Their buildings, such as the New Museum in New York, are indeed exciting:

In that design, Sejima and Nishizawa, working with a lean budget, produced a precariously stacked collection of boxes wrapped in an opaque skin of aluminum mesh....as a symbolic presence in the Manhattan skyline....the $64-million New Museum was prescient. In its commitment to doing more with less, and in its suggestion of a real-estate culture teetering on the edge of collapse, it was among the first high-profile buildings to signal the end of a flamboyant decade for both top architects and the American economy.

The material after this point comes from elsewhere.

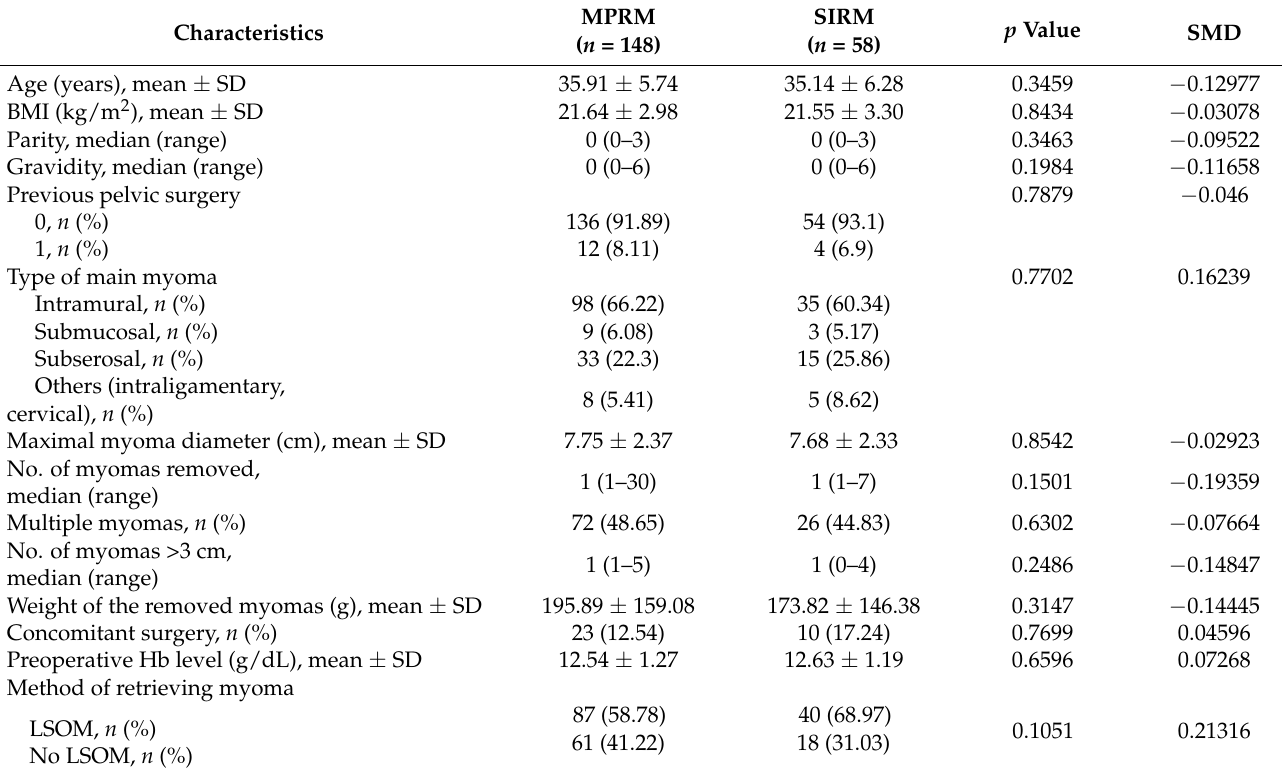
Table 2. Baseline and preoperative patient characteristics after 1:3 propensity score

Another renowned contemporary architect, Jean Nouvel, is in the knock-your-socks-off game, too, with his National Museum of Qatar:

http://www.designscene.net/2010/03/national-museum-of-qatar.html


Leonardo Finotti has made an enviable career of photographing buildings of this caliber. Here is an interview:

http://www.archdaily.com/53983/ad-photographers-leonardo-finotti/

Among notables born on this date are philosopher Rene Descartes, novelists John Fowles, Vardis Fisher, Marge Piercy, Nikolai Gogol (Russia), Alexandra Kollontai (Russia), and Borisav Stankovic (Serbia), poets Andrew Marvell, Edward FitzGerald, Octavio Paz (Mexico), and Nichita Stanescu (Romania), film directors Volker Schlondorff (Germany), Nagisa Oshima (Japan), and Alejandro Amenabar (Spain), screenwriter Valerie Curtin, politicians Al Gore and Barney Frank, activist Cesar Chavez, hockey player Gordie Howe, composers Johann Sebastian Bach and Joseph Haydn, ballet impresario Serge Diaghilev, conductor Clemens Krauss, country singer Lefty Frizzell, jazz vibraphonist Red Norvo, bandleader Herb Alpert, voice artist Lucille Bliss, and actors William Daniels, Richard Chamberlain, Shirley Jones, Richard Kiley, Rhea Perlman, Christopher Walken, and Ewan McGregor. Lucille Bliss, the voice of Crusader Rabbit, Smurfette, and many other characters, turns 94 today: Happy Birthday, Lucille! I took a voiceover class from Lucille in San Francisco in the late Eighties; there were only three or four of us in the class, so it was very individualized. Lucille is a great teacher and a great person (and with stories like you wouldn't believe), and even though I haven't used the training she gave me to go into the professional voiceover field (a highly competitive one where "name" actors have a current advantage), I still do use it every time I speak publicly, or even just teach. Learning is always good, because whatever you learn, you use, whether directly or indirectly. I have very happy memories of that class.